会長の時間(平成30年10月4日)

日付
平成30年10月4日
会長
山本 輝彦

今日は別府タワー(通称別府テレビ塔)に関するお話をします。

先日、何十年振りでしょうか、子供の頃に遊びに行っていた別府テレビ塔に行って来ました。

そこで、別府タワーと全国のタワーの歴史を探ってみました。

調べる中で初めて知ったのですが、10月1日は「展望の日」と言われているそうです。

『全日本タワー協議会』では、「展望」の『展(てん)』をten(テン)=10に、『望』を棒=(棒に例えて)1に置き換え、かなり苦しい語呂合わせですが、平成18年(2006年)以降、10月1日を「展望の日」として制定しています。

まず、日本のタワー高さランキングを調べました。

1位東京スカイツリー634m
現存する電波塔としては世界第1位

2位東京タワー332.6m

3位あべのハルカス300m

4位横浜ランドマークタワー296.33m

5位福岡タワー234m

6位名古屋テレビ塔180m

7位梅田スカイビルの展望台で空中庭園展望台173m

8位香川県ゴールドタワー158m

9位札幌テレビ塔147.2m

10位名古屋市東山スカイタワー134m

となっております。別府タワーはランキングには入っていませんが、歴史は古く、完成当時は90mの高さを誇っておりました。

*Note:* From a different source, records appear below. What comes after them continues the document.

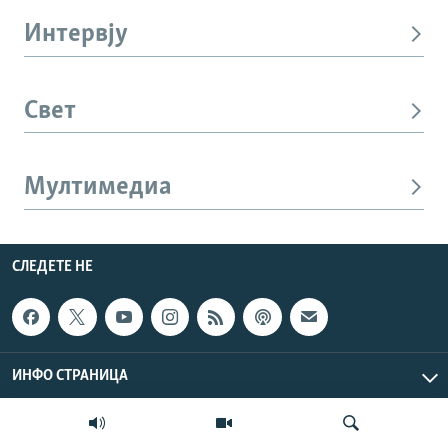
Интервју
Свет
Мултимедиа
СЛЕДЕТЕ НЕ
ИНФО СТРАНИЦА
ЛИНКОВИ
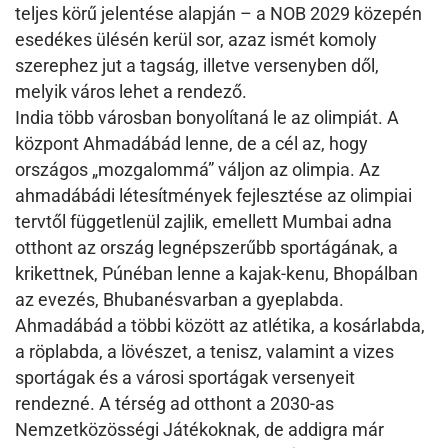
teljes körű jelentése alapján – a NOB 2029 közepén
esedékes ülésén kerül sor, azaz ismét komoly
szerephez jut a tagság, illetve versenyben dől,
melyik város lehet a rendező.
India több városban bonyolítaná le az olimpiát. A
központ Ahmadábád lenne, de a cél az, hogy
országos „mozgalommá” váljon az olimpia. Az
ahmadábádi létesítmények fejlesztése az olimpiai
tervtől függetlenül zajlik, emellett Mumbai adna
otthont az ország legnépszerűbb sportágának, a
krikettnek, Púnéban lenne a kajak-kenu, Bhopálban
az evezés, Bhubanésvarban a gyeplabda.
Ahmadábád a többi között az atlétika, a kosárlabda,
a röplabda, a lövészet, a tenisz, valamint a vizes
sportágak és a városi sportágak versenyeit
rendezné. A térség ad otthont a 2030-as
Nemzetközösségi Játékoknak, de addigra már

さらに調べるうちにタワー六兄弟と言われる建物が有ることを知りました。日本の建築構造家・内藤多仲(ないとうたちゅう)氏によって1950年代から1960年代にかけて設計された建物で、建築順に1954年の名古屋テレビ塔・1956年の二代目通天閣・1957年の別府タワー・1957年のさっぽろテレビ塔・1958年の東京タワー・1964年の博多ポートタワーの六つのタワーが同じ建築家、内藤多仲氏によって建てられ「タワー六兄弟」と言われております。

泉都の宝別府タワーは名古屋のテレビ塔、大阪通天閣に次いで3番目に建てられたタワーで完成は昭和32年5月10日。昭和という時代が一番元気に輝き始める頃のことで「別府温泉観光産業大博覧会」の目玉施設として建設が構想され、当時の地元財界人らが設立した「別府観光開発」が当時の金額で2億8,000万円、現在の価格に換算しますと約60億円を投じて建造されました。

途中資金繰りの都合で工事が遅れ、完成は博覧会開幕に間に合わなかったとの事です。
また実際はタワーが建てばお客が来るという安易なものでなく、別府タワーの宣伝部隊を仕立て、東北、北陸、関東、関西と地道な全国行脚の結果、修学旅行シーズンには1日4,000食を出すなど、年間90万人の利用客でにぎわう一大観光スポットに上りつめたとの事です。

またタワーオープンに向けての従業員募集では、数千人の応募者が当時の別府駅近くまで列をなしたとの事です。
私が子供の頃の、思い出深い別府市民自慢の別府タワー、通称別府テレビ塔のお話でした。
以上で会長の時間を終わります。